Floortje Dessing’s travel program is a lot more expensive now that she is suffering from all kinds of medical problems. But that doesn’t cost taxpayers anything, she emphasizes. “BNNVARA will pay for it.”

© Tom Cornelissen

Floortje Dessing has benefited from taxpayer-funded TV trips all her life. In recent years she has been away from it completely due to a terrible medical condition, but now that she says she is back to 85 to 90 percent of her abilities, she has also started her long-distance TV trips for the NPO again.

Expensive TV trips

Floortje’s TV trips are now a bit more expensive, she admits VARA guide. “With some adjustments, it worked out. I travel slower, I stay longer than I normally would. It used to be three or four days maximum, now five or six. And I now always have someone with me.”

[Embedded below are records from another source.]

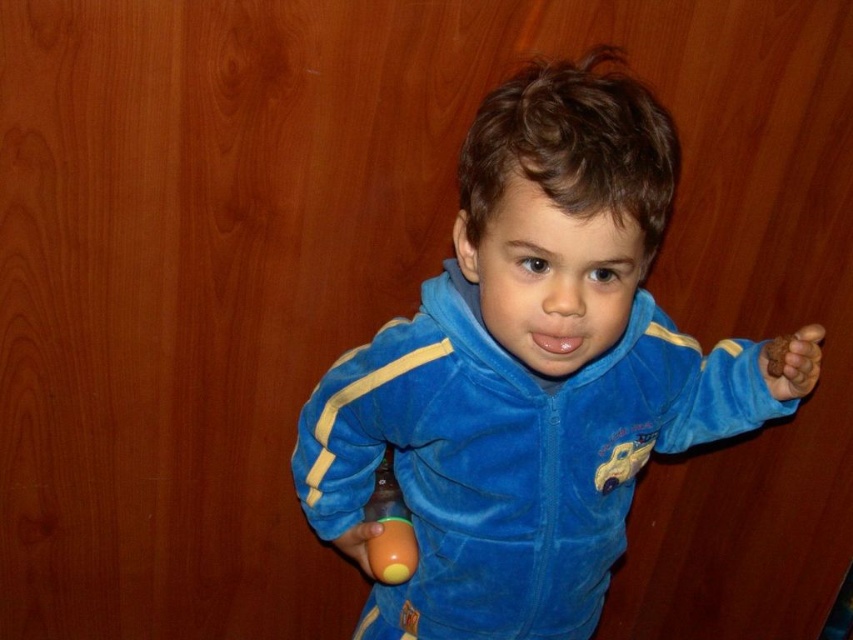
You are a photographer trying to capture the orange rubber ball at lower center in the image. The camera you are using has a focal point grid divided into 1000 equal squares horizontally and vertically. Where should you set the focal point coordinates to ensure the ball is centered in your shot?

The orange rubber ball at lower center is positioned at point coordinates of (389, 528). To center it, set the focal point to those coordinates, which correspond to 825 on the horizontal axis and 457 on the vertical axis out of 1000 divisions.

You are a parent trying to toss a ball to your child who is standing in front of you. You see the orange rubber ball at lower center. If you want to throw the ball to your child, will you have to throw it towards or away from yourself?

The orange rubber ball at lower center and viewer are 36.31 inches apart from each other. Since the ball is already between you and the child, you would need to throw it away from yourself to reach the child.

You are a fashion designer observing the child in the image. You need to determine the spatial relationship between the velvet blue tracksuit at center and the brown matte hand at right. Which object is positioned lower in the image?

The velvet blue tracksuit at center is positioned lower than the brown matte hand at right.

She continues: “We used to go just the two of us, the cameraman and I, which was nice and intimate, as if you were two friends just visiting somewhere. But that’s no longer possible. I did everything: dragging tripods, the receipts, calling the taxi, making sure the cameraman got to eat on time. That’s too heavy.”

Producer involved

Floortje’s travel team has therefore been expanded. “Now I have a producer with me, someone I have been working with for 25 years, who is fantastic. I got sick again in Canada, and then he was able to go out with the cameraman. That gives me peace of mind.”

Can these extra costs be justified at a time of cutbacks at the NPO? “BNNVARA has covered these costs, so they fall outside the fixed budget. But Floortje to the End of the World is not an expensive program. I do almost everything at home. I write the texts, do the final editing, and am involved in the editing.”

‘Physically not possible’

Floortje comes up with half of the topics herself. “I have a researcher who works four days a week, a producer for one or two days a week. That’s the entire editorial team. That’s not much for a primetime program. Only now the extra producer is added, because otherwise I can’t make the program anymore. That’s not physically possible.”

She concludes: “And we keep travel costs as low as possible. We do not have expensive hotels, we look for the cheapest tickets. We are always trying to keep this program as affordable as possible with a minimal team. But if it becomes too expensive, we will stop. (…) And who knows, no one will watch anymore, then it will be over.”